The Graph API gets real documentation

Microsoft announced that the Graph API was finally getting proper documentation. Which sounds like dumb developer stuff but it turns out that isn’t completely the case. Why? Because with the rise of the citizen developer in the Power Platform (PowerApps, Flow, Power BI) the Graph becomes interesting. What is it you say? Fair question.

The Graph API has NOTHING to do with graphing. Why they named it so poorly no one knows. What the Graph really is, is a way to interact with the Office 365 and Azure AD ecosystem. The proper overview is here. As citizen developers, we are now using those endpoints to do cool things. Sometimes we do them via built-in actions in the Power Platform but sometimes we can straight at them with the HTTP action in Flow. So next time someone asks you to do something that seems impossible, like update SharePoint permissions with a press of a button, before you say no check out the Power Platform and the Graph API and see if you can become inspired.
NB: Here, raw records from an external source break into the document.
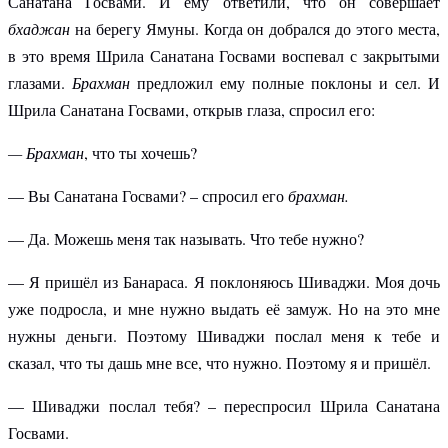
Санатана Госвами. И ему ответили, что он совершает
бхаджан
на берегу Ямуны. Когда он добрался до этого места,
в это время Шрила Санатана Госвами воспевал с закрытыми
глазами.
Брахман
предложил ему полные поклоны и сел. И
Шрила Санатана Госвами, открыв глаза, спросил его:
— Брахман
, что ты хочешь?
— Вы Санатана Госвами? – спросил его
брахман.
— Да. Можешь меня так называть. Что тебе нужно?
— Я пришёл из Банараса. Я поклоняюсь Шиваджи. Моя дочь
уже подросла, и мне нужно выдать её замуж. Но на это мне
нужны деньги. Поэтому Шиваджи послал меня к тебе и
сказал, что ты дашь мне все, что нужно. Поэтому я и пришёл.
— Шиваджи послал тебя? – переспросил Шрила Санатана
Госвами.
PowerApps and Flow licensing changes

One point of confusion for a while now has been PowerApps and Flow licensing. What was included with your license that was included with Office 365 and what required a Plan 1 or Plan 2 license? To help make this more straightforward Microsoft announced that on February 1, 2019, they will be making the distinction clearer. You can read more here. Long story short? If you are using PowerApps or Flow to extend Office 365 then the included license is perfect. If you are like most customers and are excited on how you can use PowerApps and Flow to build apps for and automate your whole world then you will need to move up to Plan 1 or Plan 2.